After figuring out the model of my questing beast (it was a Cortelco ITT-2500-V, formely made by International Telegraph and Telephone), I stumbled accross a site that had good reviews and reasonable shipping called SmithGear.com. At that point, I had what I wanted, but I had to do the thing that I have the most trouble with when selecting anything: I had to pick a color.
Curses!
Did I want white? No, too easy to dirty and would show fingerprints. Did I want ivory? Ehhh. Did I want ash? What kind of color is ash? Apparently it's some weird dark ivory-beigeish color. Or, did I want red?
At first thought, I really wanted the ash, because that's the closest to what I remembered from my childhood. But, on second thought, I realized that I was the master of my own destiny. I could pick any color in the world that I wanted, as long as it was white, ivory, ash, or red.
Oh, red. It came to me in a rush. What better way to proclaim my rebellion against technology with a phone that serves one purpose only than with a bright, bold red?
Plus, it matches my red Swingline stapler.
And it came in today.
Ants!
"I think we have an ant problem," my roommate said to me over the phone.
"What do you mean? There's no open food in the kitchen," I replied.
"I don't know where the little bastards are going or where they're coming from. I've tried to track them, but the trail just ends. I think they're in the wall," he said.
Great. Just great, I thought. He moves in a few days before me and already has the place so trashed that there are ants everywhere. That's why we left our other apartment. One of our other roommates would leave the place filthy.
Before I left for the summer, I went shopping for nonperishable, sealed foods. The theory being that when I returned, I would already have some of my grocery shopping done.
I moved in, and the apartment was surprisingly clean. Surprisingly clean for the ant problem that we were having, that is.
I proceeded to put away everything that I had brought up, which is quite a new idea for me.
This year, I'm trying, as the old adage goes, to have a place for everything, and everything in its place.
I had been watching a bit of television, fussing around the room getting things in order and hooking up all of my electronics and running cords. Finally, after all of the dust settled both figuratively and literally, I decided it was time for bed. And what better to do right before bed then have a nice big cup of tea?
I was pretty tired by this point. I poured a cup of water into my Hot Shot water heater, and hit the heat button. Next, I walked over to my closet to grab a teabag out of my pantry. I pulled the box of Celestial Seasonings Sleepytime tea forward to look behind it for another tea, and saw a few ants run away.
Great.
"Well, it's only a few ants," I thought to myself. "I'll deal with that tomorrow."
Riiiight.
I picked up the box of tea, and there were more ants under it. "This is getting better by the second," I thought. So much for a relaxing cup of tea and a good night's sleep.
I moved another box of tea (of which I have a quite extensive collection) and found a pile of something that looked like sawdust. These were small sugar ants, not termites, so I knew there was a pretty good chance it wasn't sawdust.
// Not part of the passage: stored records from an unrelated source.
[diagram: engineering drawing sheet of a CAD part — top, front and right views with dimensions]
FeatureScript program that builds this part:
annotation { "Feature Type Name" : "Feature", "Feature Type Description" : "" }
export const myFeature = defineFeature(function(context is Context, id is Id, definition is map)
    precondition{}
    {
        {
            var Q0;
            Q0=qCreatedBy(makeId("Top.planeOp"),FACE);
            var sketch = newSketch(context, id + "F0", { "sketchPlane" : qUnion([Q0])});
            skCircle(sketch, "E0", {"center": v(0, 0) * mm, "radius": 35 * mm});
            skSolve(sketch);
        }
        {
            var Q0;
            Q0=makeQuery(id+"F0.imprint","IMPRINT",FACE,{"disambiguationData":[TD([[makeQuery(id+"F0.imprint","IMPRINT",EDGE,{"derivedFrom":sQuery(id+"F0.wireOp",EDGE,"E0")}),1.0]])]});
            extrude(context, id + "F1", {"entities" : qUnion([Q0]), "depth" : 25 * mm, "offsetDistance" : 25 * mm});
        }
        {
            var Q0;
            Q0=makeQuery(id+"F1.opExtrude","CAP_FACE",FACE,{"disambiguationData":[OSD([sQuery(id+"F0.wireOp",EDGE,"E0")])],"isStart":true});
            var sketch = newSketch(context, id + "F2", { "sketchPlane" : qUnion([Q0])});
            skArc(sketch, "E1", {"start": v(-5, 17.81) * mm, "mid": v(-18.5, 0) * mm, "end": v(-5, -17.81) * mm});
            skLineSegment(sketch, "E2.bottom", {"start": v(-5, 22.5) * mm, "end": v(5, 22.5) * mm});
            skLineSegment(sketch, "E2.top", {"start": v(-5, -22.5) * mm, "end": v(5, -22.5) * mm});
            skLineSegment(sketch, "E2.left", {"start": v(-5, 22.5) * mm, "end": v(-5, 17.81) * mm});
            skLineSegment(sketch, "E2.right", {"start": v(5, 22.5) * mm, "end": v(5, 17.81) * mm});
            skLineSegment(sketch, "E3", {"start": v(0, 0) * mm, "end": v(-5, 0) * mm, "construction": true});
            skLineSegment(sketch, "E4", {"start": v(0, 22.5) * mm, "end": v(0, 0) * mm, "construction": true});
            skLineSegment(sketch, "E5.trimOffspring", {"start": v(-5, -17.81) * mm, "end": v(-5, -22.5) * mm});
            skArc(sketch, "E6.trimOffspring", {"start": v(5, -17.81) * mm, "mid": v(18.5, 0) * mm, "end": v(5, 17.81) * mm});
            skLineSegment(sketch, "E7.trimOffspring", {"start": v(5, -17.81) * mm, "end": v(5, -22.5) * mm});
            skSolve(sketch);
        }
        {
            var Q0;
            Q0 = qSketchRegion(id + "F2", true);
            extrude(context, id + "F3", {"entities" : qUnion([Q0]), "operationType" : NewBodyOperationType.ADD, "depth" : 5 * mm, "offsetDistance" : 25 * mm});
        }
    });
"What food do I have that looks like that?" I mused to myself.
Turns out almost every food in my pantry had at least one component that looked like sawdust. Turns out it was my Organic Brown Sugar and Maple Syrup Toaster Pastries. Completely sealed, mind you, but apparently the ants saw it fit to gnaw a hole through the wrapper to get to the sugary goodness on the interior.
With my roommate manning the vacuum cleaner switch and me at the hose, we methodically swept the whole cabinet for ants, vacuuming up their piles of toaster pastry and as many of them as we could find.
Suffice it to say at the end of this ordeal:
a) I was no longer tired
b) my room looks like a train wreck
Great. Looks like I know what I'm going to be doing tonight, but at least I can end it with a nice, relaxing cup of tea.